EXCERPT PROVIDED:
⟨

Union of Professional Wrestling Force International, better known as UWF International, U-Inter, or simply UWFi, was a shoot style professional wrestling promotion in Japan from 1991 to 1996. The UWF international was the successor to the Newborn UWF that ran from 1988 to 1990, which itself was the successor to the original Universal Wrestling Federation. 

Although the matches were predetermined, the UWF-i was very convincing for its time, promoting a combat-based style featuring a mix of wrestling, submission grappling and kickboxing. The promotion also held kickboxing contests and, in rare instances, special shoot matches. In retrospect, UWFi, along with other shoot-style promotions, served as a precursor to mixed martial arts and to popular Japanese MMA promotions, particularly Pride FC. The promotion was also known for hiring dangerous shooters Lou Thesz, Billy Robinson and Danny Hodge as trainers and promoters of their product in order to establish legitimate credibility.

⟩

RECORDS PROVIDED:
⟨

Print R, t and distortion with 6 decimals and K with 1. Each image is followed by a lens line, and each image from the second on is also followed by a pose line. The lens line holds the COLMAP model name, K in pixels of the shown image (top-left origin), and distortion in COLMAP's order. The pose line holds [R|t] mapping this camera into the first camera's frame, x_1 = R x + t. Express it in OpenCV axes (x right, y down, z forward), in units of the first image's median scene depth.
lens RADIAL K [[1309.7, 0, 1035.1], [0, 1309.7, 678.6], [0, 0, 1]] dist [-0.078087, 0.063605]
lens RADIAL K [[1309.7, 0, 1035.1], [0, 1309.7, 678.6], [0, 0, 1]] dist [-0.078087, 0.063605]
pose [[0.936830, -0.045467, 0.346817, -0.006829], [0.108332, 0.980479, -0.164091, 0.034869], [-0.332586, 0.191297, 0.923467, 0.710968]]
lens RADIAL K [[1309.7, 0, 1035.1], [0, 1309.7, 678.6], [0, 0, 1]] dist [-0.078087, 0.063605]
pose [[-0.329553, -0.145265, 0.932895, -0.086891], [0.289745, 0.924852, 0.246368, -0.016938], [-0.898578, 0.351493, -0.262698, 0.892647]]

⟩
⟨

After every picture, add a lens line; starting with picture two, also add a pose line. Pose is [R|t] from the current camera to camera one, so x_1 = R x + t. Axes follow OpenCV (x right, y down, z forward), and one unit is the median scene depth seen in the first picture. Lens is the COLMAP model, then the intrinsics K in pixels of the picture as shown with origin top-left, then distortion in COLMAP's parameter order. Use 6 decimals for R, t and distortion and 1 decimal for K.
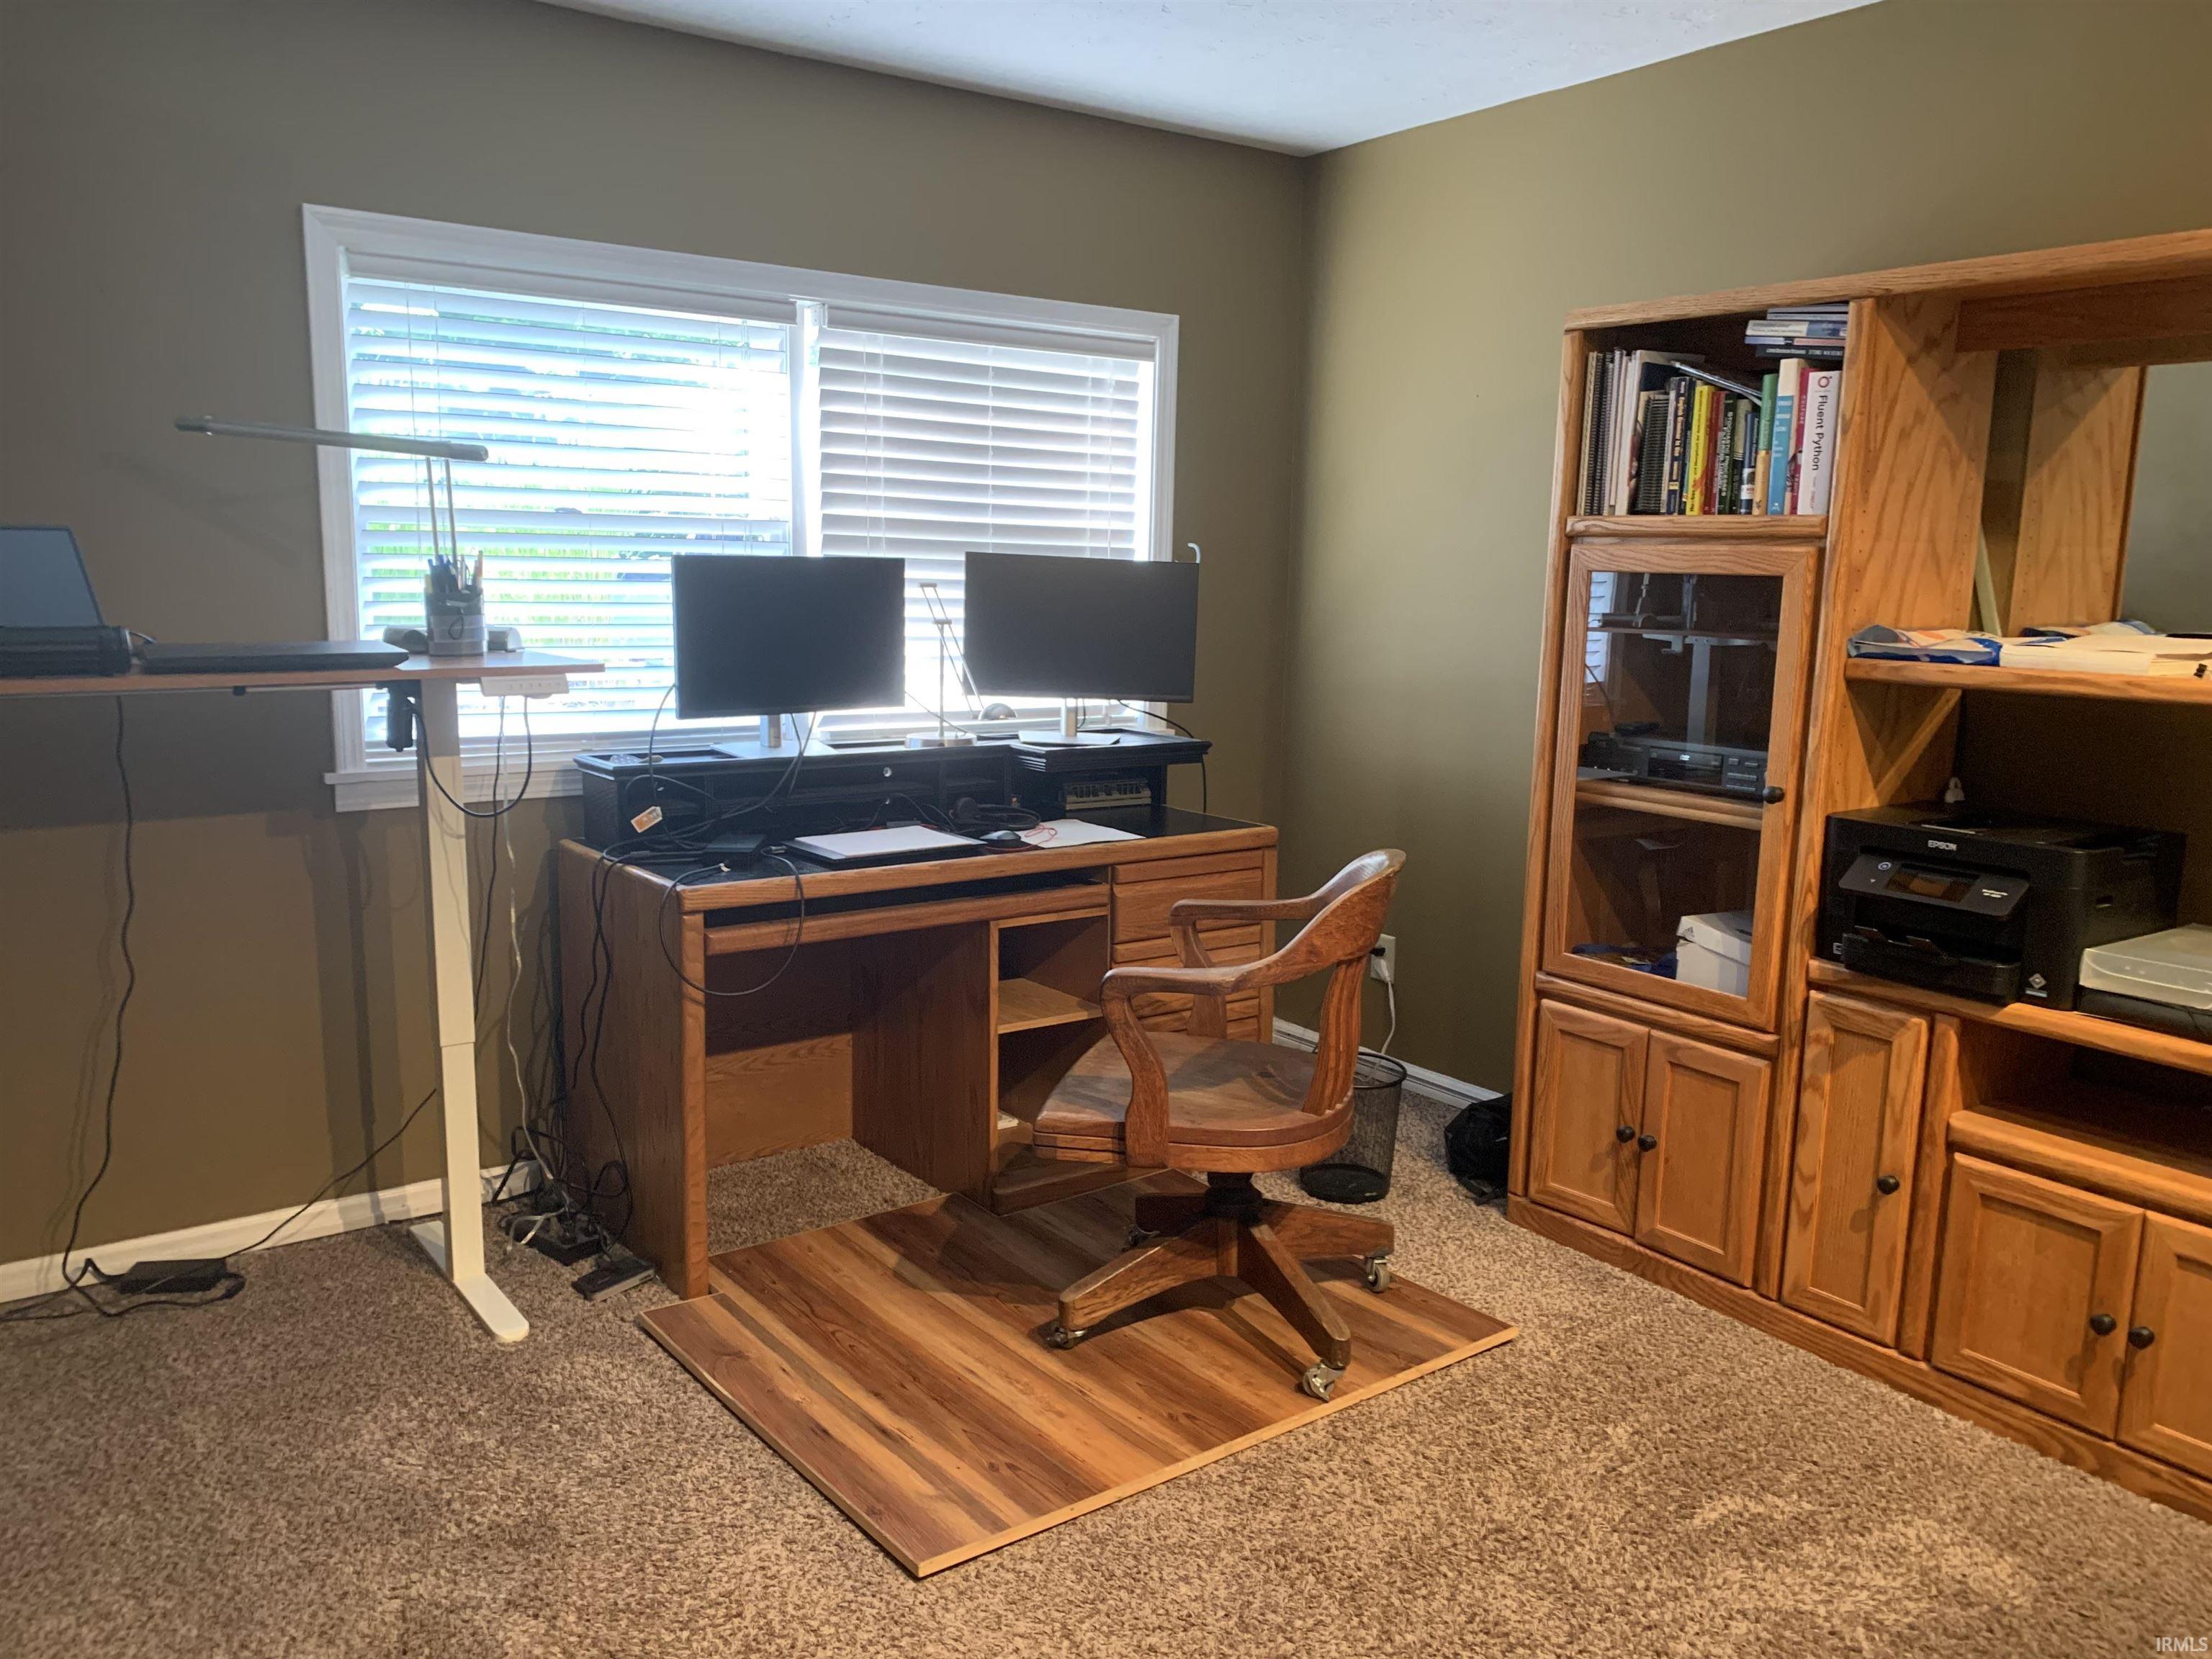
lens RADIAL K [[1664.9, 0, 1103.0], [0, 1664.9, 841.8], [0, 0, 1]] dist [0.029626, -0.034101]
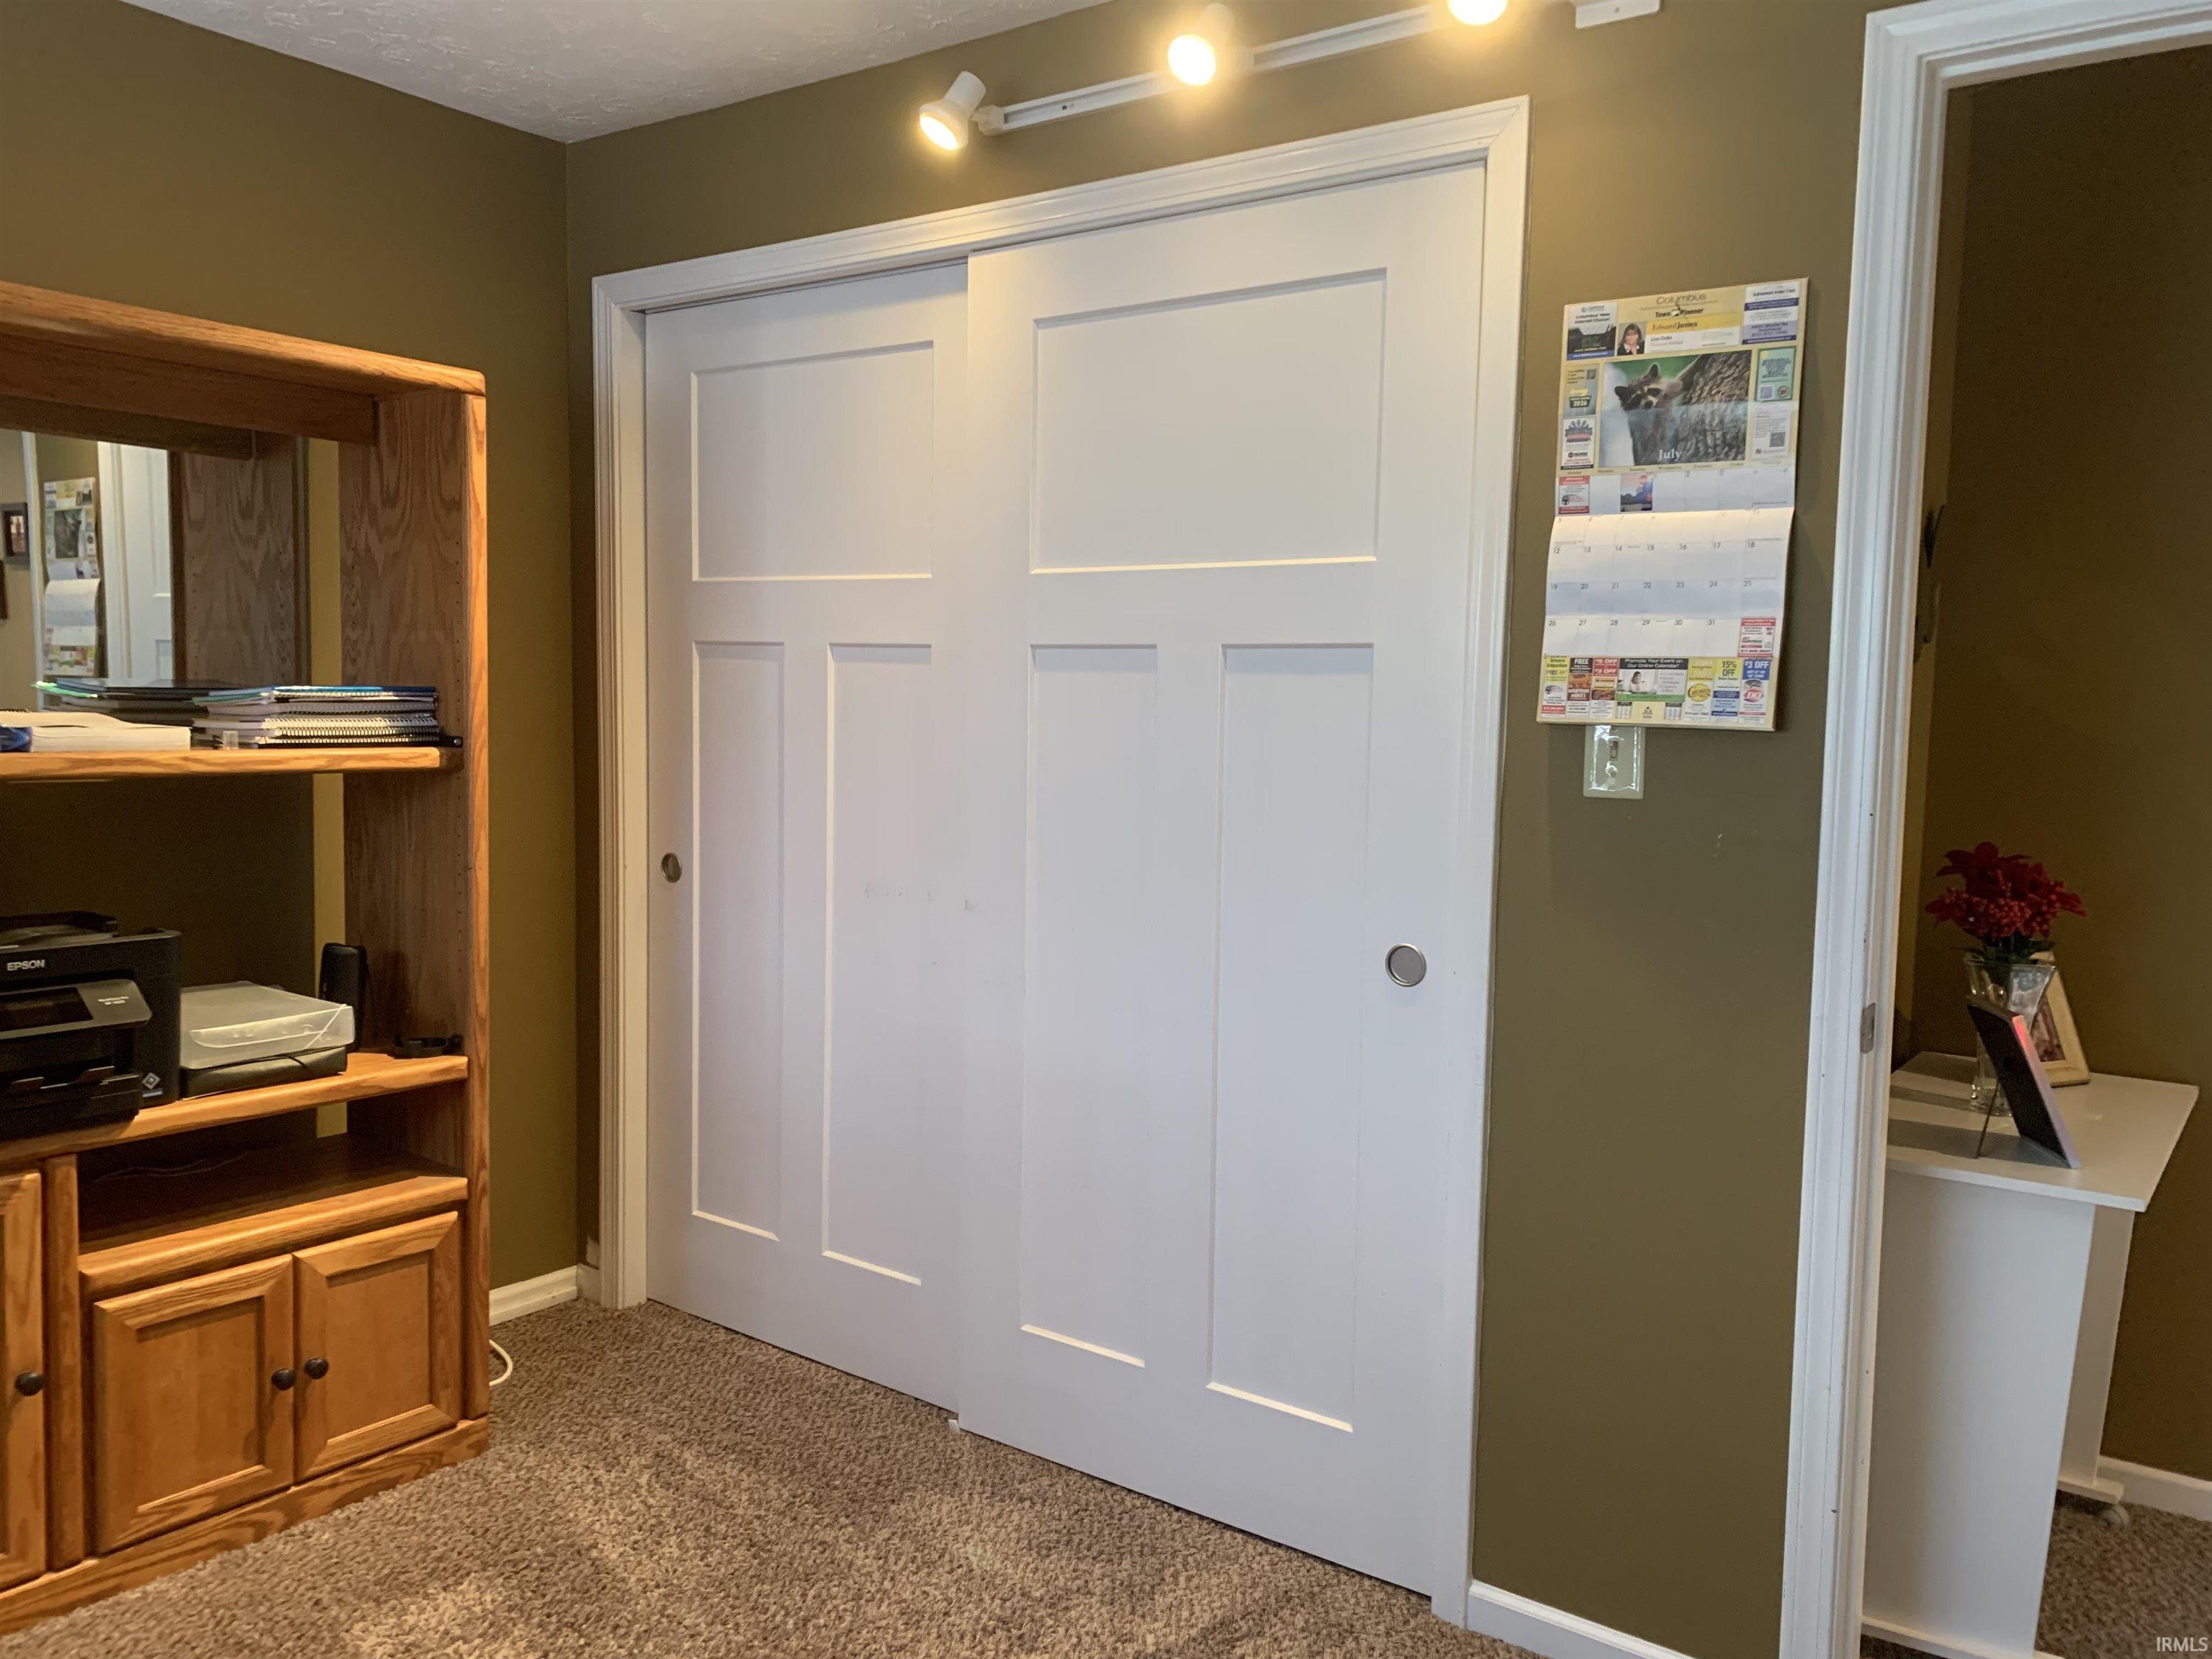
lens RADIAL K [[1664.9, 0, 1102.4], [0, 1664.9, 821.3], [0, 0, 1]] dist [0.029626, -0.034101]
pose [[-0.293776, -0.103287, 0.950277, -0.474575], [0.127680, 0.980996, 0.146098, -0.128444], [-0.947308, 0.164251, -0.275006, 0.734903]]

⟩

WHAT YOU NEED TO DO:
• A. Summarize the passage on UWF International in two sentences.
• B. From the passage on UWF International, write out the portion starting at "Union of Professional" and ending at "Universal Wrestling Federation.", without any changes.

PER-TASK OUTPUTS:
• A. UWF International was a Japanese shoot style professional wrestling promotion that ran from 1991 to 1996 as the successor to the Newborn UWF. Its predetermined but convincing matches mixed wrestling, submission grappling and kickboxing, and it is seen in retrospect as a precursor to mixed martial arts and promotions such as Pride FC.

• B.
Union of Professional Wrestling Force International, better known as UWF International, U-Inter, or simply UWFi, was a shoot style professional wrestling promotion in Japan from 1991 to 1996. The UWF international was the successor to the Newborn UWF that ran from 1988 to 1990, which itself was the successor to the original Universal Wrestling Federation.